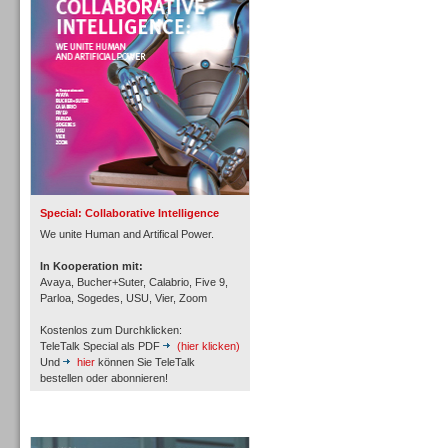
Personal
Inbound
Special: Collaborative Intelligence
We unite Human and Artifical Power.
In Kooperation mit:
Avaya, Bucher+Suter, Calabrio, Five 9,
Parloa, Sogedes, USU, Vier, Zoom
Kostenlos zum Durchklicken:
TeleTalk Special als PDF
(hier klicken)
Und
hier
können Sie TeleTalk
bestellen oder abonnieren!
TeleTalk Archiv
Inbound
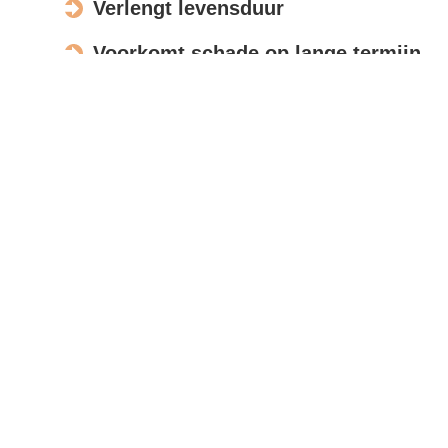
Verlengt levensduur
Voorkomt schade op lange termijn
Verbetert de uitstraling
Actief in Arkel
Bespreek opdracht
Met moderne meettools en foto’s beoordelen wij uw
zonnepanelen op afstand, zodat u snel een
nauwkeurige offerte ontvangt.
Reviews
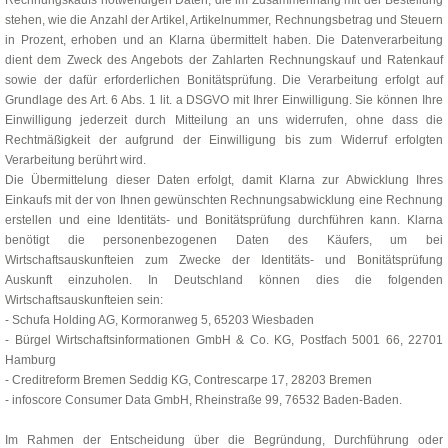
stehen, wie die Anzahl der Artikel, Artikelnummer, Rechnungsbetrag und Steuern
in Prozent, erhoben und an Klarna übermittelt haben. Die Datenverarbeitung
dient dem Zweck des Angebots der Zahlarten Rechnungskauf und Ratenkauf
sowie der dafür erforderlichen Bonitätsprüfung. Die Verarbeitung erfolgt auf
Grundlage des Art. 6 Abs. 1 lit. a DSGVO mit Ihrer Einwilligung. Sie können Ihre
Einwilligung jederzeit durch Mitteilung an uns widerrufen, ohne dass die
Rechtmäßigkeit der aufgrund der Einwilligung bis zum Widerruf erfolgten
Verarbeitung berührt wird.
Die Übermittelung dieser Daten erfolgt, damit Klarna zur Abwicklung Ihres
Einkaufs mit der von Ihnen gewünschten Rechnungsabwicklung eine Rechnung
erstellen und eine Identitäts- und Bonitätsprüfung durchführen kann. Klarna
benötigt die personenbezogenen Daten des Käufers, um bei
Wirtschaftsauskunfteien zum Zwecke der Identitäts- und Bonitätsprüfung
Auskunft einzuholen. In Deutschland können dies die folgenden
Wirtschaftsauskunfteien sein:
- Schufa Holding AG, Kormoranweg 5, 65203 Wiesbaden
- Bürgel Wirtschaftsinformationen GmbH & Co. KG, Postfach 5001 66, 22701
Hamburg
- Creditreform Bremen Seddig KG, Contrescarpe 17, 28203 Bremen
- infoscore Consumer Data GmbH, Rheinstraße 99, 76532 Baden-Baden.
Im Rahmen der Entscheidung über die Begründung, Durchführung oder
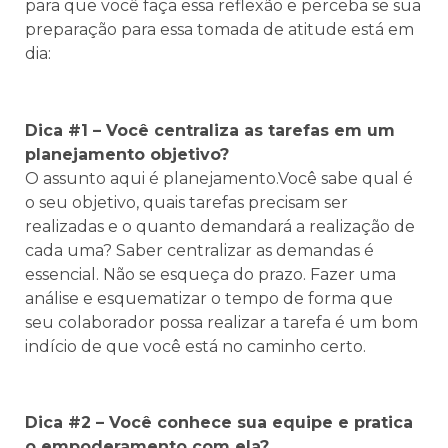
para que você faça essa reflexão e perceba se sua
preparação para essa tomada de atitude está em
dia:
Dica #1 – Você centraliza as tarefas em um
planejamento objetivo?
O assunto aqui é planejamento.Você sabe qual é
o seu objetivo, quais tarefas precisam ser
realizadas e o quanto demandará a realização de
cada uma? Saber centralizar as demandas é
essencial. Não se esqueça do prazo. Fazer uma
análise e esquematizar o tempo de forma que
seu colaborador possa realizar a tarefa é um bom
indício de que você está no caminho certo.
Dica #2 – Você conhece sua equipe e pratica
o empoderamento com ela?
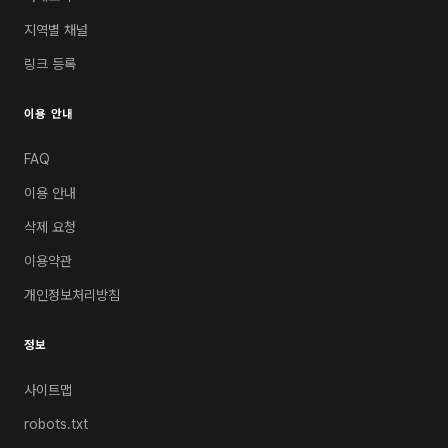
지역별 채널
링크 등록
이용 안내
FAQ
이용 안내
삭제 요청
이용약관
개인정보처리방침
정보
사이트맵
robots.txt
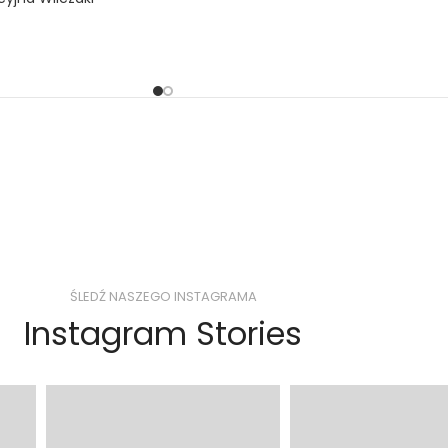
ŚLEDŹ NASZEGO INSTAGRAMA
Instagram Stories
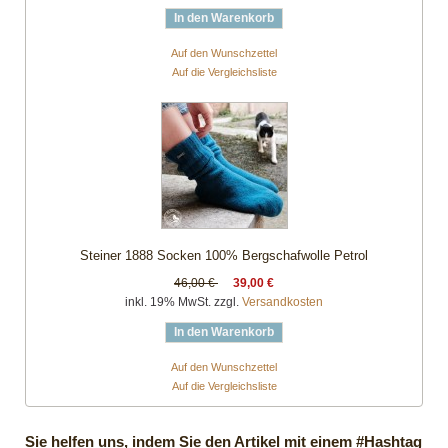
In den Warenkorb
Auf den Wunschzettel
Auf die Vergleichsliste
Steiner 1888 Socken 100% Bergschafwolle Petrol
46,00 €
39,00 €
inkl. 19% MwSt. zzgl.
Versandkosten
In den Warenkorb
Auf den Wunschzettel
Auf die Vergleichsliste
Sie helfen uns, indem Sie den Artikel mit einem #Hashtag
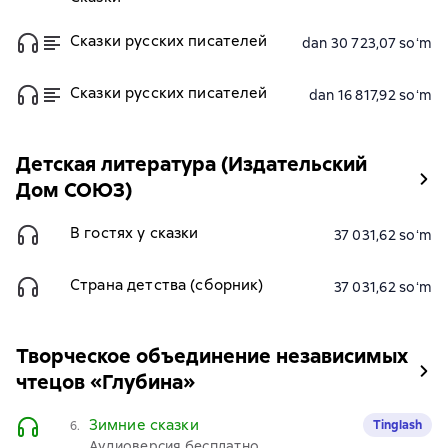
Сказки русских писателей
dan 30 723,07 soʻm
Сказки русских писателей
dan 16 817,92 soʻm
Детская литература (Издательский
Дом СОЮЗ)
В гостях у сказки
37 031,62 soʻm
Страна детства (сборник)
37 031,62 soʻm
Творческое объединение независимых
чтецов «Глубина»
Зимние сказки
Tinglash
6.
Аудиоверсия бесплатно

* * * *

■ Work item ■
Copy out all lines of the listing above that include "Identitäts".

■ Solution for this problem ■
erstellen und eine Identitäts- und Bonitätsprüfung durchführen kann. Klarna
Wirtschaftsauskunfteien zum Zwecke der Identitäts- und Bonitätsprüfung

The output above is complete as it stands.